Incidentally, in her speech Mrs May referred only to the registration of EU citizens arriving after March 2019. Is she no longer pursuing the new registration for settled status of those already here?

Monday, 18 September 2017

Dislodge the Diplomatic Fatberg

I very much welcome the comments, printed in The Times, from the Immigration Minister Brandon Lewis in response to the EU citizens lobby organized on September 13th. He is obviously well intentioned in wanting EU citizens legally here to be able to stay and confirming the need for reciprocal treatment of UK citizens in the EU. He was recognizing the value of the lobby organized for MPs and Lords by the3million (representing the voice of EU citizens in this country), British in Europe (representing the voice of Bits on the continent) and the trade union Unison. More than 600 participated in the lobby which was met by more than 60 MPs including Sir Keir Starmer, Labour spokesman on Brexit and Lib-Dem leader Sir Vince Cable.

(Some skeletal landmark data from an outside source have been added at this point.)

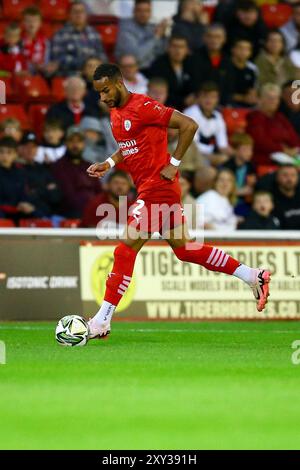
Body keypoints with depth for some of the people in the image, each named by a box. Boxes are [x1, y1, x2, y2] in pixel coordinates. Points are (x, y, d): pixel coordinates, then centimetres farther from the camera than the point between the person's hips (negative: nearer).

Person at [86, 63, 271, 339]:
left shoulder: (143, 107, -17)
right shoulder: (116, 113, 12)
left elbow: (189, 125, -19)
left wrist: (173, 165, -18)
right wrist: (108, 164, 10)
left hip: (157, 187, -10)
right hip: (148, 189, 10)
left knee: (126, 250, -10)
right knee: (185, 249, 15)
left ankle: (102, 321, -7)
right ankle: (254, 276, 21)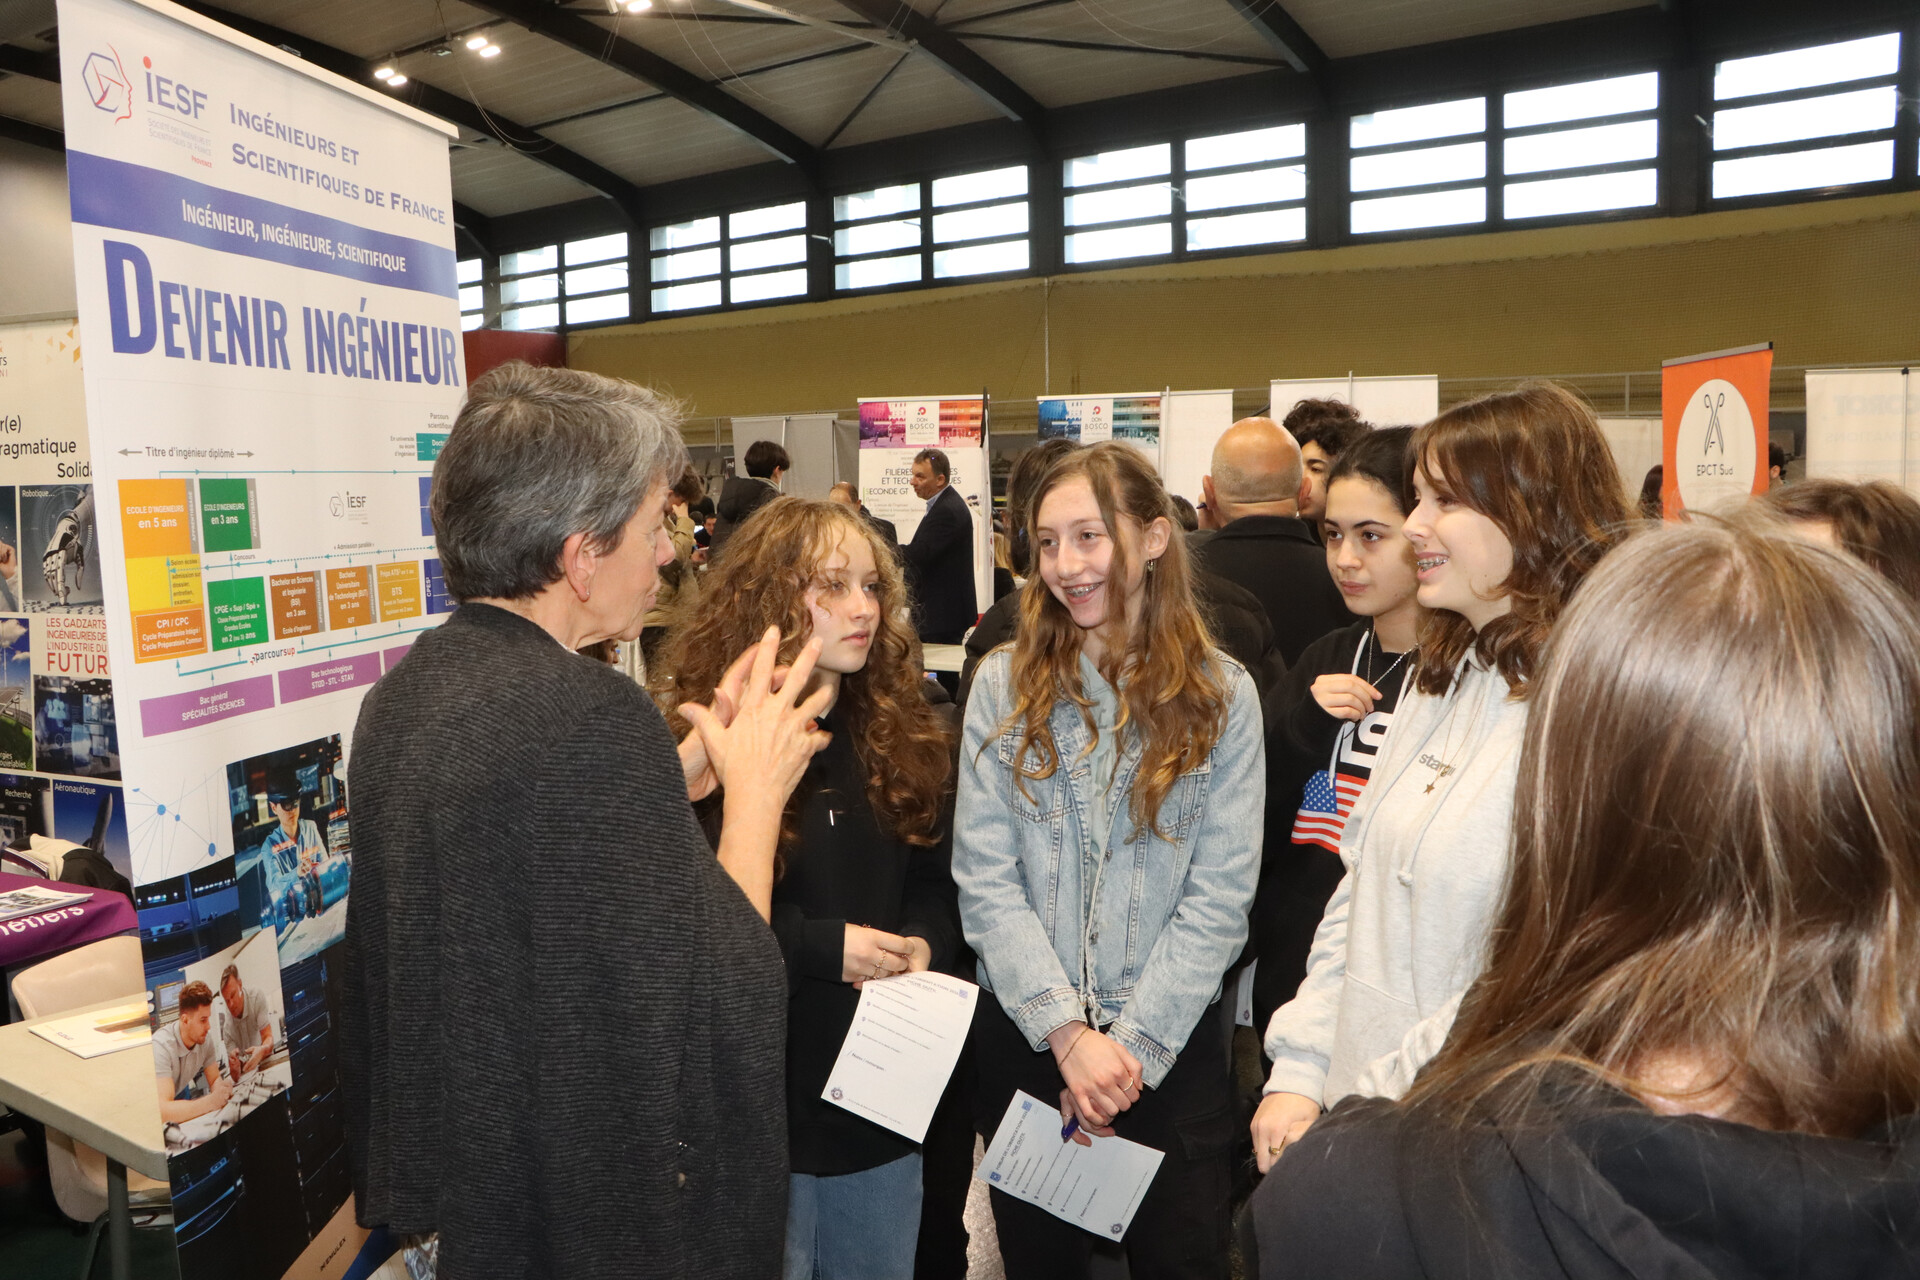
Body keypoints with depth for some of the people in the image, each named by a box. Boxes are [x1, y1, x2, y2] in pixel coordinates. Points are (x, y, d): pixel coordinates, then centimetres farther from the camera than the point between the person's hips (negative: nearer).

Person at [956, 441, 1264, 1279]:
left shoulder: (1221, 694, -4)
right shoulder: (1004, 684, -3)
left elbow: (1219, 894, -8)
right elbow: (984, 878, -8)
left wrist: (1131, 1047, -13)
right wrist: (1068, 1033, -15)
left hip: (1174, 1044, -1)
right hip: (1023, 1036, 1)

What Mr Lewis still needs to understand is that while the British offer of settled status may look good on paper it is based on Immigration Rules which are riddled with exceptions and provisos that his own officials in the Home Office will be using to limit the number of EU nationals currently in this country. After the Brexit cut off date EU citizens will have no recourse to any international body to defend their rights. In fact it means that all 3.2 million EU citizens will first be deprived of their current status of eligibility for permanent residence and will then have to reapply in the space of just 2 to 3 years for a new status, the so-called "settled status", which will be selective and not available to all of them.

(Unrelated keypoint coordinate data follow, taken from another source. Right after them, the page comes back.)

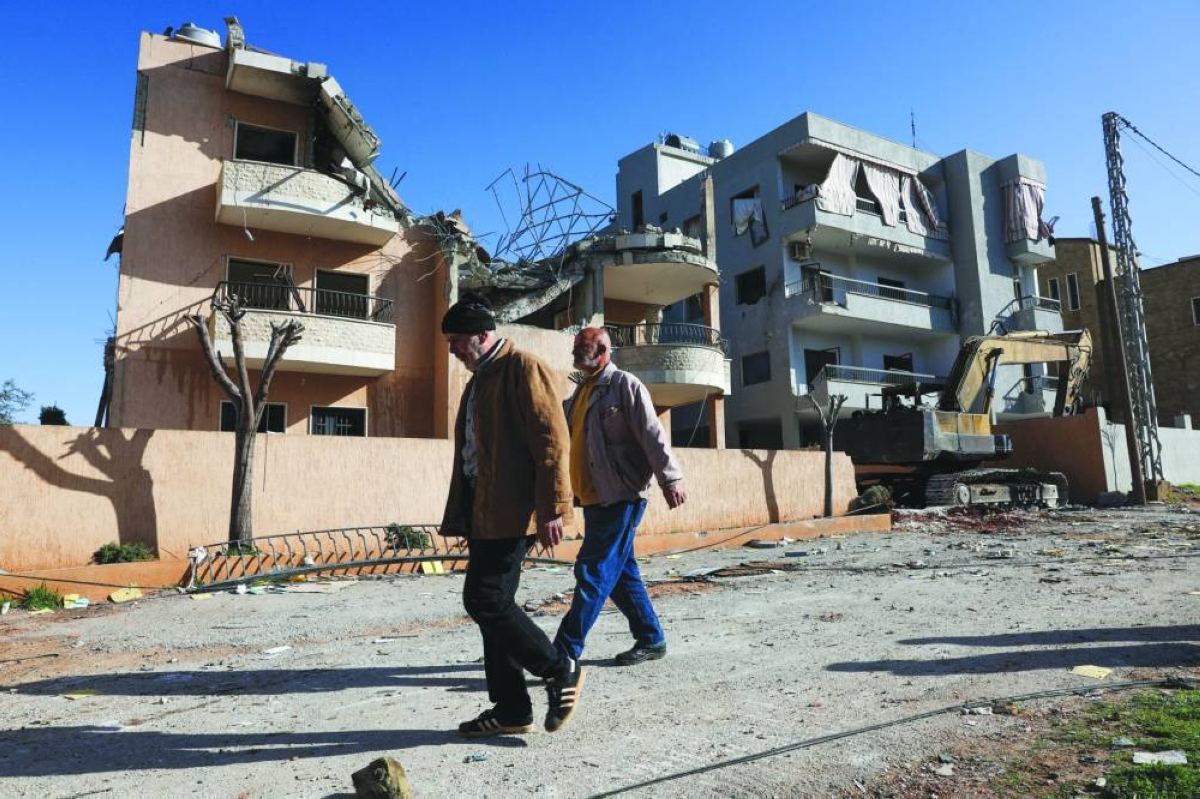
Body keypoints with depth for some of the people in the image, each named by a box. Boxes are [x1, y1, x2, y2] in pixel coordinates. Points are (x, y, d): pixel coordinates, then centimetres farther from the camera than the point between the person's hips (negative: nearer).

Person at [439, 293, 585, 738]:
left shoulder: (523, 369, -7)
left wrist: (552, 509, -20)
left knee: (486, 600, -11)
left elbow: (551, 440, -15)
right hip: (482, 512, 9)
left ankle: (560, 671, 8)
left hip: (510, 512, -9)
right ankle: (511, 709, 19)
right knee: (491, 603, 9)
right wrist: (459, 516, 19)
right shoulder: (478, 381, 22)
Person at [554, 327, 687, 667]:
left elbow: (652, 434, -14)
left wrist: (670, 477, -20)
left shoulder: (625, 385, -7)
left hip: (621, 496, -9)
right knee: (621, 573, 14)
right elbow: (563, 436, 24)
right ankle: (651, 639, 26)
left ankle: (565, 652, -3)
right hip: (592, 498, 9)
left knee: (594, 572, -7)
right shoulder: (580, 393, 18)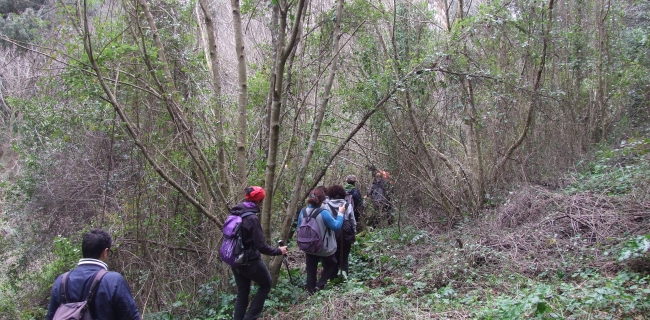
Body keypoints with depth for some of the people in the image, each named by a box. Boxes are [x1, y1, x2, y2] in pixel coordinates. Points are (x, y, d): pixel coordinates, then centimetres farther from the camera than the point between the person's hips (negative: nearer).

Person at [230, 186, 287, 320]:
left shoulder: (234, 214, 1)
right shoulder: (252, 218, -23)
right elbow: (261, 246, -22)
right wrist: (278, 251, -8)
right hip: (250, 262, -7)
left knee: (242, 293, 17)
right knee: (266, 284, 17)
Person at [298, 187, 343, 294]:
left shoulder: (303, 212, -9)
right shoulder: (324, 213, -28)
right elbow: (336, 226, -20)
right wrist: (341, 213, -9)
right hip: (325, 248, -4)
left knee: (311, 269, 20)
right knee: (330, 265, 21)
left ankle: (311, 289, 27)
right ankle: (320, 284, 12)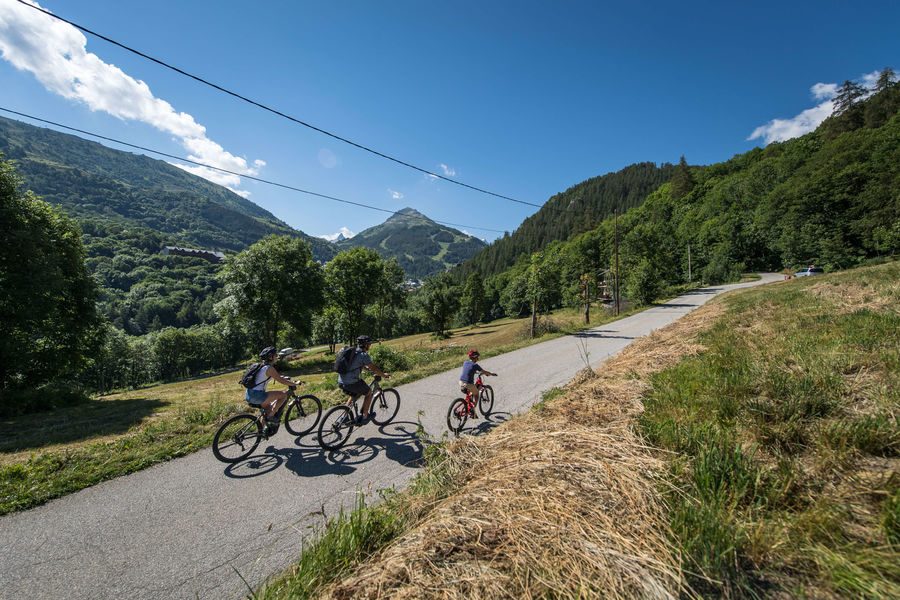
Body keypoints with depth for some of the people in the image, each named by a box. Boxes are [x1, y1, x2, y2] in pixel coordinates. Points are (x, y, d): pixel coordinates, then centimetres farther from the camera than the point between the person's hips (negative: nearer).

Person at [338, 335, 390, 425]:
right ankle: (364, 417, 20)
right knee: (369, 392, 16)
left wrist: (370, 369, 36)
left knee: (355, 394, 32)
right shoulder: (364, 355, -10)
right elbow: (374, 368, -5)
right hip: (352, 383, -8)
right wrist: (384, 375, 10)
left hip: (340, 382, 8)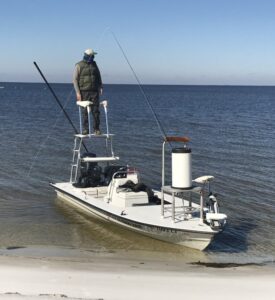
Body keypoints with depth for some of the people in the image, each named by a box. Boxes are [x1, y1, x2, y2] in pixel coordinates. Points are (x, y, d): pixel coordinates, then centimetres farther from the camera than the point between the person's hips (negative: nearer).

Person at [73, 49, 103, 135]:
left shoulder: (94, 64, 13)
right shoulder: (79, 65, -1)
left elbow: (99, 77, 21)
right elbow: (75, 79, -3)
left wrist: (100, 87, 6)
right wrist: (78, 92, -10)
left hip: (94, 92, 3)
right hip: (83, 92, -3)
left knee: (96, 111, -2)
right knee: (85, 112, -3)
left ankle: (96, 129, 4)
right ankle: (85, 130, 3)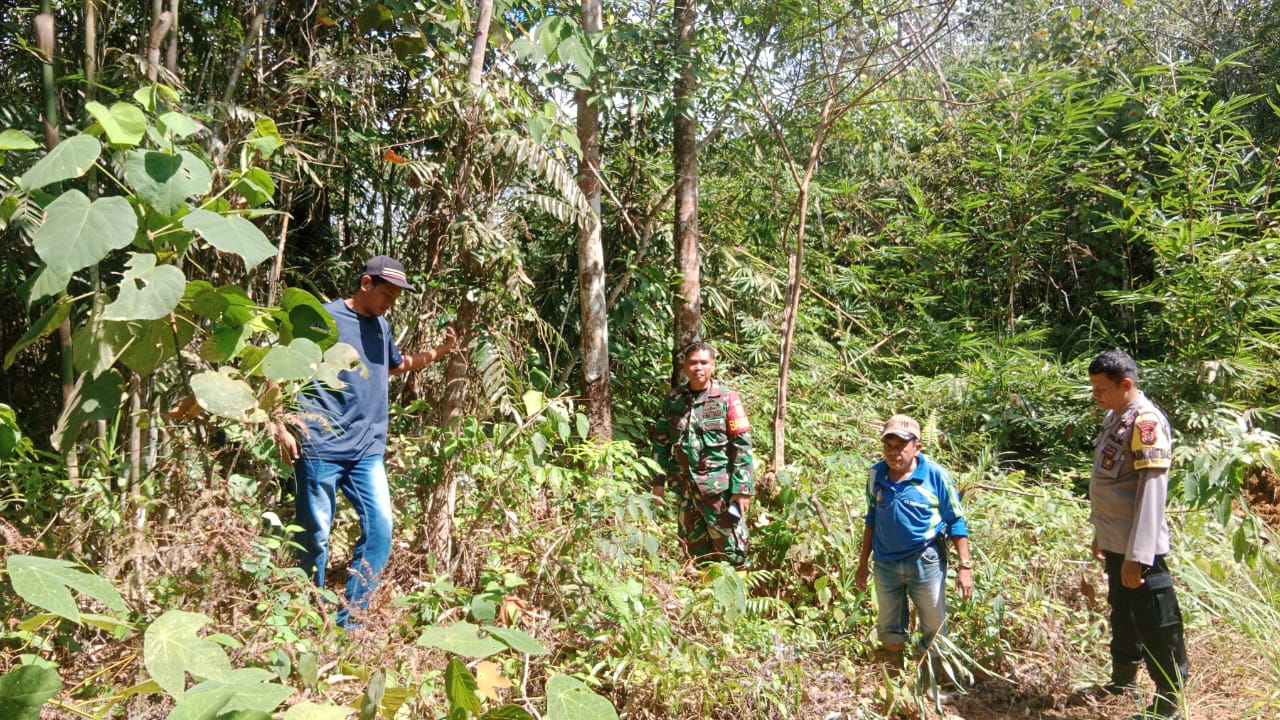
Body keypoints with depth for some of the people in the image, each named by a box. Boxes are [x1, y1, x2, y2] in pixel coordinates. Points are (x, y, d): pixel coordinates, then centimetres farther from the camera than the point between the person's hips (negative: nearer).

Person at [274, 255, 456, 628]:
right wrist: (281, 429, -8)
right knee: (314, 538, 4)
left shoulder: (381, 326, 14)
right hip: (321, 448, -5)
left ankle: (349, 620, 8)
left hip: (367, 452, 6)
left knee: (381, 528, -3)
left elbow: (398, 365, 33)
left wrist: (439, 351, 18)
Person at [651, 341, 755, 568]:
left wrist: (743, 489, -13)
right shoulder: (673, 400, 6)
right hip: (685, 489, 4)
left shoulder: (727, 398, -6)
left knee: (731, 551, -1)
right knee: (695, 551, 15)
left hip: (720, 489, -4)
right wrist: (659, 480, 7)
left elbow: (742, 446, -8)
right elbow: (661, 441, 12)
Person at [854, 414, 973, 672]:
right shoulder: (875, 475, -3)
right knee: (889, 628, 17)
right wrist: (863, 563, 12)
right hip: (885, 563, 3)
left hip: (925, 562, -3)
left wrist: (964, 566, -11)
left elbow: (956, 522, -6)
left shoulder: (935, 475, -13)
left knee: (934, 628, 11)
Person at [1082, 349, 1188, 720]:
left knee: (1156, 626, 5)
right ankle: (1123, 679, 40)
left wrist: (1136, 555, -24)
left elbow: (1151, 492, -23)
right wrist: (1101, 531, 19)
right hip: (1115, 543, 9)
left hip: (1137, 549, -9)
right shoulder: (1114, 417, 9)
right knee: (1122, 614, 23)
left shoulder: (1146, 422, -19)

Nobody believes the Home Office staff can do this fairly, or on time. The current uncertainty over their status is causing acute agony to EU citizens, especially for parents of young British-born children, some of whom have actually had their British passports taken away.
The UK government owes EU citizens, who came here legally and have contributed so much to the UK economy and to the social and cultural fabric of this country, a better deal than settled status, namely one which confirms their acquired rights, rather than dispenses them anew. It is better to simply recognize the right to stay of all 3.2 million citizens currently here, unless they are personally an immediate threat to the security of society.

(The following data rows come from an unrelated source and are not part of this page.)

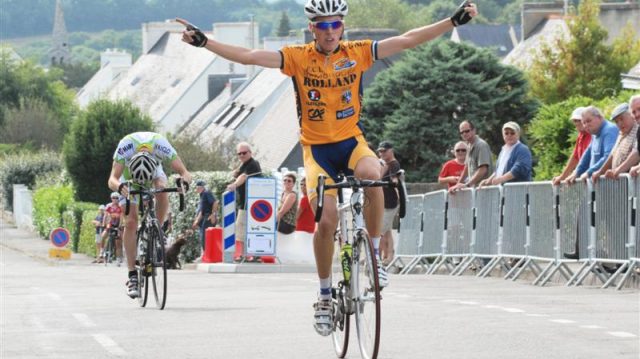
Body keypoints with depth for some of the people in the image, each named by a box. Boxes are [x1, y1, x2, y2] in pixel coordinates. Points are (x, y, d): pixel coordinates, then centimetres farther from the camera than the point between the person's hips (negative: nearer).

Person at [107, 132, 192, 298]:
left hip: (154, 171, 1)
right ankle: (132, 276, -10)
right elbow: (112, 179, -42)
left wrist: (184, 181, -59)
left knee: (162, 190, -32)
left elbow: (185, 172, -37)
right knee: (131, 222, -14)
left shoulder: (161, 145, -39)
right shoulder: (125, 147, -41)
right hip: (129, 174, -1)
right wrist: (120, 187, -64)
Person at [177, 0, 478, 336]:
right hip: (317, 148, 0)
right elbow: (250, 57, -12)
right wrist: (203, 41, -22)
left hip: (352, 141, 0)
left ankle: (375, 255, -16)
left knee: (371, 174, -34)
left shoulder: (357, 53, -3)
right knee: (326, 222, -14)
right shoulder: (298, 58, -6)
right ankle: (325, 296, 7)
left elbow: (407, 40, -4)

There is a precedent for this. In 1947 all Polish soldiers and attendant civilians, whether in the UK or in Western European camps, were granted the right to stay in this country under the Polish Resettlement Act, with no questions asked. It protected them from deportation to a Communist Poland. It was a special moment which had arisen out of a sense of obligation to some 300,000 Poles uprooted by the UK breaking its alliance treaty obligations to defend Poland's independence.
Now again we have a special moment with the UK having an obligation to uprooted EU citizens, because of their sovereign decision to break their treaty of accession to the European Union. It means that with a simple administrative process in 2019 all these citizens' rights to stay in this country will be confirmed, as happened in 1947. Such a statement by the Prime Minister in Italy this week would also break the ice on the diplomatic fatberg currently blocking the negotiations and allow the EU negotiators to give a green light for discussing future trade relations, so desperately desired by the UK government negotiators.